L’illusione dell’equilibrio: le tre distorsioni del mercato italiano
Il concetto di “equilibrio strutturale” cala però in un contesto macroeconomico peculiare e richiede un’analisi più profonda. Sebbene la tenuta nominale abbia sgonfiato alcune micro-bolle speculative, parlare di stabilità nasconde tre grandi distorsioni che non possono essere ignorate:
Il rapporto prezzo/reddito si compone di due vettori. Mentre i prezzi nominali tengono (come certifica il +5,2%), i redditi reali italiani, adeguati all’inflazione, risultano fermi o in contrazione da quasi trent’anni. Di conseguenza, l’accessibilità economica (affordability) non è in equilibrio: l’acquisto della prima casa per le fasce più giovani è sostenuto artificialmente da dinamiche extra-reddito, come i trasferimenti intergenerazionali di ricchezza familiare o le garanzie statali sui mutui. Rimosse queste stampelle, il mercato paleserebbe una sopravvalutazione intrinseca rispetto ai salari.
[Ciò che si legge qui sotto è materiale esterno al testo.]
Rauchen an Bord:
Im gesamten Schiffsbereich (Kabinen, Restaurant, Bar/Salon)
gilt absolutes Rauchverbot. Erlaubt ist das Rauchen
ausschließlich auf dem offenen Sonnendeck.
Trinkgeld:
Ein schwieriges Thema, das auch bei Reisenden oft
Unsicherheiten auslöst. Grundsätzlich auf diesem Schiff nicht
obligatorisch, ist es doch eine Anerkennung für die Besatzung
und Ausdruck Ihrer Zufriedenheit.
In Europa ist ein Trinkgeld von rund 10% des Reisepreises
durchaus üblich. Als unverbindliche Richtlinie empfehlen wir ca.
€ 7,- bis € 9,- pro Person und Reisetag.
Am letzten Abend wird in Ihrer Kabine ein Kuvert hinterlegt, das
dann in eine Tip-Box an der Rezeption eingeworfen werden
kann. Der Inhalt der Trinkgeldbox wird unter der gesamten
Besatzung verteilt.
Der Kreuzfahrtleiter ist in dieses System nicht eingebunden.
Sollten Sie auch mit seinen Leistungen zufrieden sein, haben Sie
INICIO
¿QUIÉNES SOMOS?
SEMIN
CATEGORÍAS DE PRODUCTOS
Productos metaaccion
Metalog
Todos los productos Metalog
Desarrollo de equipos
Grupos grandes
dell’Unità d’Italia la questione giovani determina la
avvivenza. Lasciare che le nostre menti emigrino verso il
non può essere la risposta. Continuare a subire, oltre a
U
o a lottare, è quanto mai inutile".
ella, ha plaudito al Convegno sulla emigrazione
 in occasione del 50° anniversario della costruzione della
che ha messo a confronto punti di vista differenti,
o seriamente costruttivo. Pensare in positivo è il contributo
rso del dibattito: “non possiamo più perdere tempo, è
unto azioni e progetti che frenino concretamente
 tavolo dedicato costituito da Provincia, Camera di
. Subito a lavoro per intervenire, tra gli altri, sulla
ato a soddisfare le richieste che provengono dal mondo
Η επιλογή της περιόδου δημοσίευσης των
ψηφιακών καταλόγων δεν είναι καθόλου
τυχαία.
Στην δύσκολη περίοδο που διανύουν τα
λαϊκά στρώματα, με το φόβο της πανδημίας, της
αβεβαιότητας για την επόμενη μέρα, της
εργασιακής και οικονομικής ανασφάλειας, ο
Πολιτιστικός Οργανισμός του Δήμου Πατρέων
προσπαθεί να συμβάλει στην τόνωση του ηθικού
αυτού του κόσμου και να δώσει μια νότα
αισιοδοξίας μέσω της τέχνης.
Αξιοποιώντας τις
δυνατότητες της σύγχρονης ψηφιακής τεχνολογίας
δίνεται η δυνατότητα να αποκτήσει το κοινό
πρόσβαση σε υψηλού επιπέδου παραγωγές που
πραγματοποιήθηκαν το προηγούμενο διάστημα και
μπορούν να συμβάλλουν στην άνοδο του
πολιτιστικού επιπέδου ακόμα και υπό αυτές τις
A livello di Real Estate, non esiste una singola Italia. Esistono Milano (e in parte Roma e Bologna) e il resto della nazione. Nelle aree metropolitane principali il moltiplicatore prezzo/reddito è tiratissimo, spinto da capitali esteri e investitori istituzionali. Nelle province e nelle aree secondarie, i prezzi restano invece depressi. La media matematica nazionale restituisce un “apparente equilibrio”, ma nella realtà operativa l’investitore affronta una dicotomia netta: o mercati surriscaldati o mercati illiquidi.
Questa è la variabile che altererà strutturalmente l’idea stessa di equilibrio. Con oltre il 60% del patrimonio immobiliare nazionale in classe F o G, i prezzi nominali attuali non incorporano ancora il massiccio costo dell’adeguamento energetico. Quando il sistema bancario stringerà i criteri di concessione del credito favorendo esclusivamente immobili efficienti (i cosiddetti green mortgages), il valore di mercato degli asset inefficienti subirà una severa svalutazione, alterando drasticamente l’attuale rapporto.
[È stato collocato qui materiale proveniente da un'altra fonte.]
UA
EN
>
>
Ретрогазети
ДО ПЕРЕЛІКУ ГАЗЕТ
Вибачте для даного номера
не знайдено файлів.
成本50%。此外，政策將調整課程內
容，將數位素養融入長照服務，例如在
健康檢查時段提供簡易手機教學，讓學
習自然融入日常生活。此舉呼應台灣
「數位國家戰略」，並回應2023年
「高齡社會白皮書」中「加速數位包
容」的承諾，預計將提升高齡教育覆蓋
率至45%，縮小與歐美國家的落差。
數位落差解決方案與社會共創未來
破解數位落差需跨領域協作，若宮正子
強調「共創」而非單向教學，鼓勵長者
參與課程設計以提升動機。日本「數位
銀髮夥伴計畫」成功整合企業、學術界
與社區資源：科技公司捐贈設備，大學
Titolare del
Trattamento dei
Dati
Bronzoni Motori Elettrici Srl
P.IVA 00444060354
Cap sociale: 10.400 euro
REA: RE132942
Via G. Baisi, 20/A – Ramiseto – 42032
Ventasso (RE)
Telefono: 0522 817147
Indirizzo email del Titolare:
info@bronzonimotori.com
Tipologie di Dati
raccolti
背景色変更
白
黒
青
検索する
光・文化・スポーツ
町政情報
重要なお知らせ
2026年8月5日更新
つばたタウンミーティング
Il prezzo è quello che paghi, il valore è quello che ottieni (Warren Buffett).
Oggi in Italia il prezzo rispetto al reddito sembrerebbe stabilizzato osservando i grafici, ma il valore reale di gran parte del patrimonio edilizio sta subendo un logoramento invisibile dettato dall’obsolescenza normativa e dalla debolezza dei salari.
L’equilibrio non è strutturale, ma la quiete prima di una probabile selezione di mercato.